At the university I used to work at in Thai Nguyen, I learned how to play the system. If I had an issue that needed dealt with, I would slyly walk into the Foreign Affairs Office, seemingly with no agenda at all. I always met Ms. Lien (a wonderful woman, who has since passed on), and we would immediately sit down for some tea, chatting for 30 minutes or so until I would then stand up and tell her I had to go. But before I left, I would turn around and say, “By the way, I have a small problem with ….(insert problem).” She gladly would say that she’ll take care of it for me. I would leave. Case closed. Relationship built. Problem solved.
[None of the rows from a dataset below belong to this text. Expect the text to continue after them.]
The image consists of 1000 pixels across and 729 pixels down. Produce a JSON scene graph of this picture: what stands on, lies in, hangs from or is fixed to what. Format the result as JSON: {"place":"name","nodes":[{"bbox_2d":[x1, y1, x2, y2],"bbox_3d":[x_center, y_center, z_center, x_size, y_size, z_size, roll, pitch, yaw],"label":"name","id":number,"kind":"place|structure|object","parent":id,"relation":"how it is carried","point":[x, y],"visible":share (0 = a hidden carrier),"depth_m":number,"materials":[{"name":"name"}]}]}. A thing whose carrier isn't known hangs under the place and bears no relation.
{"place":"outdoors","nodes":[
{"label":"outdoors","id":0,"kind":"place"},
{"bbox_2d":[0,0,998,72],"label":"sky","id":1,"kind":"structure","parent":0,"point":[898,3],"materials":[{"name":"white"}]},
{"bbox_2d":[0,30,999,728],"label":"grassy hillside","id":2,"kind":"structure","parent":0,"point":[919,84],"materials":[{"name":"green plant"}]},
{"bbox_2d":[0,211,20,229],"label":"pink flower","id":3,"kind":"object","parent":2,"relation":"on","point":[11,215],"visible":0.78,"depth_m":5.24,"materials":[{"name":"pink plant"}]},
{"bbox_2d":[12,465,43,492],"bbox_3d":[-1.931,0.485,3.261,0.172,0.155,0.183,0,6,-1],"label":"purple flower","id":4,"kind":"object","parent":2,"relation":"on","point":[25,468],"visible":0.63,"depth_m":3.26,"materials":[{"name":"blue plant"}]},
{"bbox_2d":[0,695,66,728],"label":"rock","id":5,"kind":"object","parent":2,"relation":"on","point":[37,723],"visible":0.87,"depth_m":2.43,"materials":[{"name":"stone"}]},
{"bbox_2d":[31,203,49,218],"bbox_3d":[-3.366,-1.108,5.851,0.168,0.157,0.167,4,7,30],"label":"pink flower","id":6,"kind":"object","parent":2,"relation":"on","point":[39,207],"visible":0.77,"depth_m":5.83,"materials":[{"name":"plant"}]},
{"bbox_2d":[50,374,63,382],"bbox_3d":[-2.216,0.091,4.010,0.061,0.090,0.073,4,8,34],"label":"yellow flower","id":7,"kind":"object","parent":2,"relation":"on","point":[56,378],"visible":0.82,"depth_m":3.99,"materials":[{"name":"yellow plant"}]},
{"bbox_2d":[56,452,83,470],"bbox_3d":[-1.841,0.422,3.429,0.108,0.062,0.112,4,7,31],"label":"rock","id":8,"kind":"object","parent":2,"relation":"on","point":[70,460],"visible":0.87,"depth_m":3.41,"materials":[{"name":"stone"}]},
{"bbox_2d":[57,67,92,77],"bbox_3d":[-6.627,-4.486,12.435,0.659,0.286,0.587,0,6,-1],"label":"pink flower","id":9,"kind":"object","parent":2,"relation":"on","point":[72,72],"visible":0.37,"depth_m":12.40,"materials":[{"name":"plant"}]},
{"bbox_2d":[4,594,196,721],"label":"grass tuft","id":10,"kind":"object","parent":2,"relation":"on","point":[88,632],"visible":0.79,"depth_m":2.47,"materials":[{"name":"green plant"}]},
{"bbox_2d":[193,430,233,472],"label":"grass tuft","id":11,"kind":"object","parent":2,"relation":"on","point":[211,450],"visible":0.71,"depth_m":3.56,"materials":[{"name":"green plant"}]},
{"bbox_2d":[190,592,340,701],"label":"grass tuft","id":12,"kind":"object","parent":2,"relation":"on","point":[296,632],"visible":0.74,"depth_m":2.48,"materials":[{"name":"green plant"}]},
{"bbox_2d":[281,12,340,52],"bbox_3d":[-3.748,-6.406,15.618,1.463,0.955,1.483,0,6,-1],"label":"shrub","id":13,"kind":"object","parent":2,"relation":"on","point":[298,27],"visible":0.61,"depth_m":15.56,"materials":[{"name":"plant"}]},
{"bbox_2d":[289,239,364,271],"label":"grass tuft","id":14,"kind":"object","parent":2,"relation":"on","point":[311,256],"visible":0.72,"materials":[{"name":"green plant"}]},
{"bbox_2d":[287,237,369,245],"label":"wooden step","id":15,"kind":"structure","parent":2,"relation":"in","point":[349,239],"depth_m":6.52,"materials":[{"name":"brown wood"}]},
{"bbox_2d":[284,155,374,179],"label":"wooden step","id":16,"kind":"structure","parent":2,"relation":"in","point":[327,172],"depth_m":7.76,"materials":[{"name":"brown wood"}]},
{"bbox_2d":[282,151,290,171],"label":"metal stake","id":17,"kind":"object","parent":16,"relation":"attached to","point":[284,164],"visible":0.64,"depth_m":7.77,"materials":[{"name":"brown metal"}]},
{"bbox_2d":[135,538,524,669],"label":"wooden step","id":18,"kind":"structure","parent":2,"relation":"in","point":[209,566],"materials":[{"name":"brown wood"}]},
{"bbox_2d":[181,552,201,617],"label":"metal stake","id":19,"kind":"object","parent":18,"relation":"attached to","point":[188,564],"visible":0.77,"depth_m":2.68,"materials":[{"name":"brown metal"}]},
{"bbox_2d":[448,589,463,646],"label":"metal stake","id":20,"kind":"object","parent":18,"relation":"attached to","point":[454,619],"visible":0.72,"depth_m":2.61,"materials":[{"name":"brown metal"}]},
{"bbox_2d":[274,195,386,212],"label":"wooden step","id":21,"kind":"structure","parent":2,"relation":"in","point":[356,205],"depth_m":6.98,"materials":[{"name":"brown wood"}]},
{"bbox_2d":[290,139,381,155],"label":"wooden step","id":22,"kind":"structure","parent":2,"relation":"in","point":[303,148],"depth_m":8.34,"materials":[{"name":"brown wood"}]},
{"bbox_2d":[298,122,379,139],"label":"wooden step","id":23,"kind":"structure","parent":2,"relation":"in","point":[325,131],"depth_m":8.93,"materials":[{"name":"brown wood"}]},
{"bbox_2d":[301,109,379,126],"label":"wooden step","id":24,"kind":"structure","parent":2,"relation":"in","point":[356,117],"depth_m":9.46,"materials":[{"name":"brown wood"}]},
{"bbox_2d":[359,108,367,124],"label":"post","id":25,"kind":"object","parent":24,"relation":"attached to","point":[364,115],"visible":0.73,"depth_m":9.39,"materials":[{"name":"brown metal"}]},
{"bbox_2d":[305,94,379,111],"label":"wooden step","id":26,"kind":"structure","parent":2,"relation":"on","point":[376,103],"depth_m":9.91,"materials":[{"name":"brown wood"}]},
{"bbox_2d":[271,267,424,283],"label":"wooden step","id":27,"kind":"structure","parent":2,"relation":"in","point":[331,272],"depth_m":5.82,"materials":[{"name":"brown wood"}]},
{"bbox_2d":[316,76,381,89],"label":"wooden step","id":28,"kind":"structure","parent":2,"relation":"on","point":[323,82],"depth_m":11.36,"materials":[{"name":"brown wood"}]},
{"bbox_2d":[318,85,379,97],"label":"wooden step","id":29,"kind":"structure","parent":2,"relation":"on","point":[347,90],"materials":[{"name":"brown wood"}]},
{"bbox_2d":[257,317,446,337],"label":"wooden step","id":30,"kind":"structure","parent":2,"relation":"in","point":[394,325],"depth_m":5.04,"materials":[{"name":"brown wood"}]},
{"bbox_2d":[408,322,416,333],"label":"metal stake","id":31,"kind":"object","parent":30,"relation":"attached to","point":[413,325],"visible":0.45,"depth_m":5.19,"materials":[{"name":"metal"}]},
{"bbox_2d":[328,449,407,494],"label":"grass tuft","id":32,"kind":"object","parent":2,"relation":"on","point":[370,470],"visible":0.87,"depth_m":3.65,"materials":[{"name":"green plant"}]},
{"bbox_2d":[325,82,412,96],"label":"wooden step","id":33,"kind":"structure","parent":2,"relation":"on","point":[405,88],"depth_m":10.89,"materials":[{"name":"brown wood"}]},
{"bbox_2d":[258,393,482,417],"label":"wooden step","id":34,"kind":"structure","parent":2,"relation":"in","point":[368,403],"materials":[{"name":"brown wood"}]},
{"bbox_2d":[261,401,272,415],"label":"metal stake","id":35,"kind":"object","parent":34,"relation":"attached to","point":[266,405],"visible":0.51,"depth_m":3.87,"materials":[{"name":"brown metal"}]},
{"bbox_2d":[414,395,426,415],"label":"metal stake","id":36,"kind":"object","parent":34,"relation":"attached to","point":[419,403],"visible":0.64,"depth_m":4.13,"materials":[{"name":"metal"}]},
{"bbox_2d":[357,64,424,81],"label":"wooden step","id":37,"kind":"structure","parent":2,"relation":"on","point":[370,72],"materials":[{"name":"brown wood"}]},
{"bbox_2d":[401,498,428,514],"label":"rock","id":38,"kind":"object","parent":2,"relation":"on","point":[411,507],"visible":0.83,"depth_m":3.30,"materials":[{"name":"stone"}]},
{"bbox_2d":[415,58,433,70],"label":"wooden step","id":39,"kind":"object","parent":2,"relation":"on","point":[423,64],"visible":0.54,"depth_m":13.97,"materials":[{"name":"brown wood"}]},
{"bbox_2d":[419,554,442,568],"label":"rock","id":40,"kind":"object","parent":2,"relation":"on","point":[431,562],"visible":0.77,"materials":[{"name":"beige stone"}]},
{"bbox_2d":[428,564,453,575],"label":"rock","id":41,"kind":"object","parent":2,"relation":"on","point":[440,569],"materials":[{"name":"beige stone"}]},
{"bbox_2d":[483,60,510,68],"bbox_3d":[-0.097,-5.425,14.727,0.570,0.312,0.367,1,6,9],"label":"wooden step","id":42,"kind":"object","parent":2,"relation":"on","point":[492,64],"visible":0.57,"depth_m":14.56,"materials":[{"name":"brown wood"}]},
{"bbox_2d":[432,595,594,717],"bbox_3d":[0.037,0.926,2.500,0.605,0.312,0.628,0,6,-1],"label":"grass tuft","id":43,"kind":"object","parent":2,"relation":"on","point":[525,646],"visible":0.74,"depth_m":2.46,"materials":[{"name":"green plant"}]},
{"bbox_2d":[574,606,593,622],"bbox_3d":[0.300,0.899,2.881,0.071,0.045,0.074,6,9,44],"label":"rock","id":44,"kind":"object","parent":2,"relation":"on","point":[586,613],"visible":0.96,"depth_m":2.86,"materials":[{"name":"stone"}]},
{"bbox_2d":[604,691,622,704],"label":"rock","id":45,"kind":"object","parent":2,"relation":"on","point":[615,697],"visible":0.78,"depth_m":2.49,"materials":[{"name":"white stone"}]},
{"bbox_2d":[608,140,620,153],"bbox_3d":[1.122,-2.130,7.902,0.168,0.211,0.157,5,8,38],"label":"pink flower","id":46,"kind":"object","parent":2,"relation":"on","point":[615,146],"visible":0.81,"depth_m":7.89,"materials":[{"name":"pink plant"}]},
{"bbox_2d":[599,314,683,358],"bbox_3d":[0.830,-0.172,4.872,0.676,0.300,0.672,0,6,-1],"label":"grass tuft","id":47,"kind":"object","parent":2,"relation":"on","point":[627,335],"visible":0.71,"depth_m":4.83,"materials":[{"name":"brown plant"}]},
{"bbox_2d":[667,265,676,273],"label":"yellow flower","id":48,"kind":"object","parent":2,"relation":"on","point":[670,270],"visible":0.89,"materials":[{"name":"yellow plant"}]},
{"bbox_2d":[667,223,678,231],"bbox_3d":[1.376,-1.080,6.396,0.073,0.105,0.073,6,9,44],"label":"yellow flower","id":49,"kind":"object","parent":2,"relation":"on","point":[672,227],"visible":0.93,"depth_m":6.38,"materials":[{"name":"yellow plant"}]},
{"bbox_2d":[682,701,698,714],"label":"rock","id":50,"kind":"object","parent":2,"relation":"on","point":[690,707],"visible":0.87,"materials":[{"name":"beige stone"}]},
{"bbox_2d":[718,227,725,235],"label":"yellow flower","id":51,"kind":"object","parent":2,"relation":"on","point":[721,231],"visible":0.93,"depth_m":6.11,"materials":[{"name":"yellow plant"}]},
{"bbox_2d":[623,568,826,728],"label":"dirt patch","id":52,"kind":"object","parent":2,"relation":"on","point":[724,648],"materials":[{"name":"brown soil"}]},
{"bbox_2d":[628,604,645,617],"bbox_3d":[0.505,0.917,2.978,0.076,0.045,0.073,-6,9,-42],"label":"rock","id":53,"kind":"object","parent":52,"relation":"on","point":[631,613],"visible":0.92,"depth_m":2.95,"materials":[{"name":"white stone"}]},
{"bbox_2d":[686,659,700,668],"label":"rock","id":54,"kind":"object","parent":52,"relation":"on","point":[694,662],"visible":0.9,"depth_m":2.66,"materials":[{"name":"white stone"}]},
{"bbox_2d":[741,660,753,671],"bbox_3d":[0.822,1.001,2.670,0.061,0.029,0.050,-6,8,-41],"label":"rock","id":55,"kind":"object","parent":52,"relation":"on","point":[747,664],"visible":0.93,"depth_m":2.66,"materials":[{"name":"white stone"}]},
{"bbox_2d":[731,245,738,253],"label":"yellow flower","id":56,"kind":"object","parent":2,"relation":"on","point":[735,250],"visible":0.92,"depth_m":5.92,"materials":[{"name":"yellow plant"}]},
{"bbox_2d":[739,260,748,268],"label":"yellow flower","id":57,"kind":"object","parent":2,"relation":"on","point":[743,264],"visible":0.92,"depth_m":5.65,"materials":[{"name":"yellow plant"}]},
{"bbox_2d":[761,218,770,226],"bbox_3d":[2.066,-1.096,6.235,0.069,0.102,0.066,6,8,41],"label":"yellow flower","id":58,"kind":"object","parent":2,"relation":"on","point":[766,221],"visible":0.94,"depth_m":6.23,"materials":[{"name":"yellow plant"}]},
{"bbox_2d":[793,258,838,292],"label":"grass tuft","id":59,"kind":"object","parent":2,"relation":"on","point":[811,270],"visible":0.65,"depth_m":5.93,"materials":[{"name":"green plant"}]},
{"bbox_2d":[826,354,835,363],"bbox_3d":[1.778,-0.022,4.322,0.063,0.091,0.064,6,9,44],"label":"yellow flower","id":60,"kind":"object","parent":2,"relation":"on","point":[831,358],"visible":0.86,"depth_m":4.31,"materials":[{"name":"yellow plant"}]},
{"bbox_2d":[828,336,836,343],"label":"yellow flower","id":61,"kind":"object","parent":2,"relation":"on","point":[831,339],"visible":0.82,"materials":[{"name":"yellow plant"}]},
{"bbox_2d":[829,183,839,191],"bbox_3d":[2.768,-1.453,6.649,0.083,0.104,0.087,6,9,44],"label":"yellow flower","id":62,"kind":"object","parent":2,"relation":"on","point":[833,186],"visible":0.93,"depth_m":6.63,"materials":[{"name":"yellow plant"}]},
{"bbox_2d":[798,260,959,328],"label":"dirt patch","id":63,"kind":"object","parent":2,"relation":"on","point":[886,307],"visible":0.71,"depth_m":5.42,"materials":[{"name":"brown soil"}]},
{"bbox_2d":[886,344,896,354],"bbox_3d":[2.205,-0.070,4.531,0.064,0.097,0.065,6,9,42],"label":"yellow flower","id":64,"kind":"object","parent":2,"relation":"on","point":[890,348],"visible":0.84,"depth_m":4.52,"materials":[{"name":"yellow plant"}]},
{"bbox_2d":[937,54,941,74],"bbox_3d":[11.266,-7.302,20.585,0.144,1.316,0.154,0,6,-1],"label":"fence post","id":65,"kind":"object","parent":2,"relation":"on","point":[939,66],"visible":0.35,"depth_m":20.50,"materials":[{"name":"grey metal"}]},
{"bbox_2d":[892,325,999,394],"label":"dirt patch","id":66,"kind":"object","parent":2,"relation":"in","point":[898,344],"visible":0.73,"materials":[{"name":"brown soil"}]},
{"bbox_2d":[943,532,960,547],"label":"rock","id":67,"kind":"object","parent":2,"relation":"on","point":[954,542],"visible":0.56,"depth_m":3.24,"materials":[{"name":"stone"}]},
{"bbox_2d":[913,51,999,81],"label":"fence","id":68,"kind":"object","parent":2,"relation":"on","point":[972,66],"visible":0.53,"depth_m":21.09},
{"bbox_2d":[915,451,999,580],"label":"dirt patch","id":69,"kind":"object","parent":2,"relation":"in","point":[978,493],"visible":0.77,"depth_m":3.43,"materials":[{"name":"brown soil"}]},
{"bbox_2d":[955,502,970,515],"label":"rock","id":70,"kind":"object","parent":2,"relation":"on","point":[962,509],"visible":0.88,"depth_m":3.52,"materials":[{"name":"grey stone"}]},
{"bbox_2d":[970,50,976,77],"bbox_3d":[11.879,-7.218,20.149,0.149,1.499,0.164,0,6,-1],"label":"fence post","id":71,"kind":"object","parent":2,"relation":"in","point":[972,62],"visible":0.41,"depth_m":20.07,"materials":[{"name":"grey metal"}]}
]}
What’s going on here? It’s all about value orientations: Task Orientation vs. Person Orientation.  Westerners are typically taught that tasks, goals, and, achievements are the most important things in life and so we tend not to like it when people get in the way, taking us off task. Asians traditionally come from the mindset that people and relationships should take precedence over tasks. When a westerner charges in and wants immediate action, it must feel like an impersonal cowboy invasion. It can be seen as rude and uncaring. The westerner doesn’t view it that way. He or she just wants to get the task done, then it will be talk time. But for the easterner, the relationship must take precedence over the task.

If a westerner can learn to build relationships and connect with people, they’ll find their time in Asia will go much smoother.

But times are changing in many parts of Asia. I live in Penang now – a very westernized place in many ways – and many of the personal connections are not so easily established as they were in Vietnam. That is probably the one thing I miss the most about living there. I wish I could sit down and drink tea more often.